Mindestlohn hilft Geringverdienern – doch Armut bleibt ein großes Problem
Gerdi BaumMindestlohn hilft Geringverdienern – doch Armut bleibt ein großes Problem
Eine neue Studie des Instituts der deutschen Wirtschaft (IW) untersucht die Auswirkungen von Mindestlohnerhöhungen auf die Armutsquote. Zwar haben höhere Löhne einigen Geringverdienern geholfen, doch der Gesamteffekt auf die Armutsbekämpfung fällt offenbar begrenzt aus. Die Ergebnisse werfen Fragen auf, wie wirksam Mindestlohnregelungen bei der Bewältigung sozialer Herausforderungen tatsächlich sind.
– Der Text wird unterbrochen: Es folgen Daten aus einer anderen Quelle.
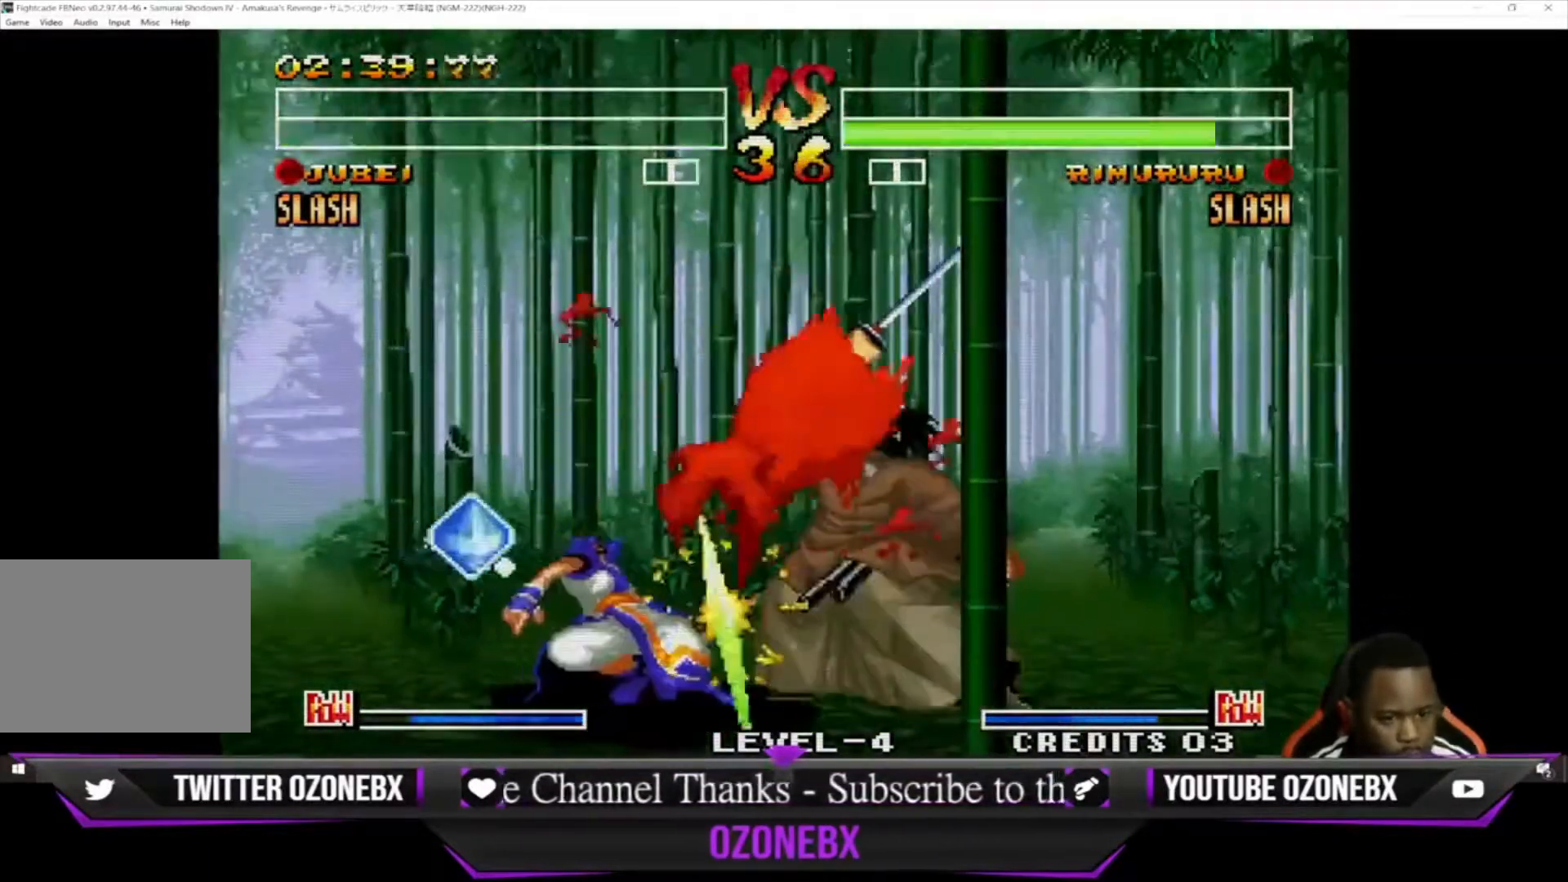
{"buttons": [], "left_stick": "down-right", "events": [[133, "CROSS", "up"]]}
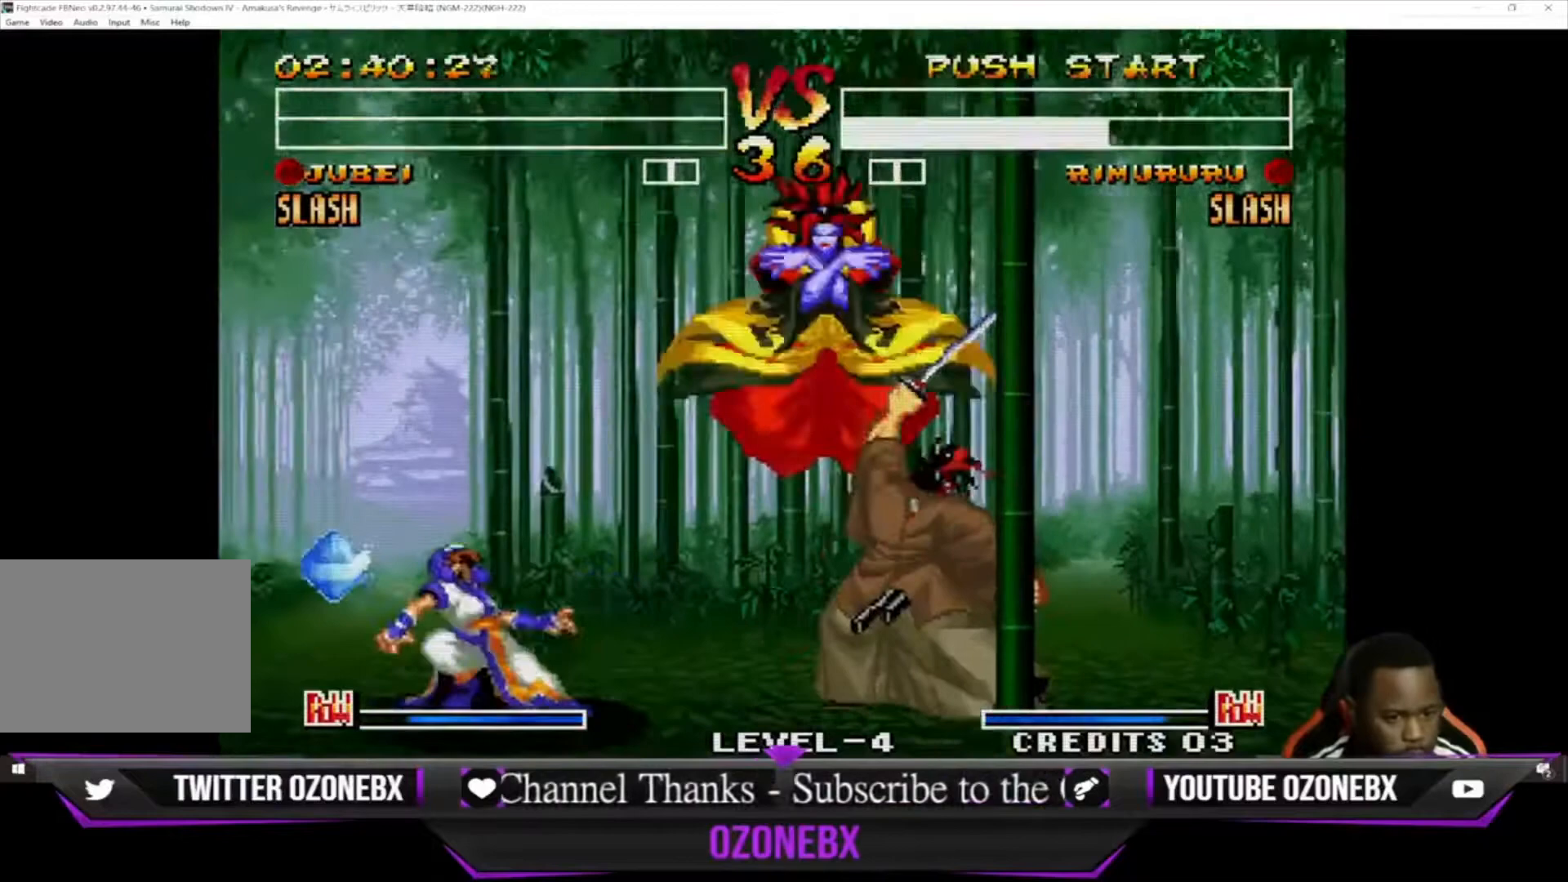
{"buttons": [], "left_stick": "right", "events": [[500, "left_stick", "right"]]}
Die Einführung des Mindestlohns senkte zunächst das Armutsrisiko für Beschäftigte mit einem Stundenlohn unter 12 Euro. Ihre Gefährdungsquote sank um 5,5 Prozentpunkte – ein klarer Vorteil für die am schlechtesten bezahlten Arbeitnehmer. Befürworter der Politik verweisen auf diese Einkommenssteigerungen als zentralen Erfolg.
Doch das Gesamtbild fällt weniger positiv aus. Eine Anhebung des Mindestlohns auf 14,60 Euro bis 2027 würde die nationale Armutsquote laut IW nur um 0,2 Prozentpunkte verringern. Selbst eine Schwelle von 15 Euro hätte kaum spürbare Auswirkungen auf die Armut im Land.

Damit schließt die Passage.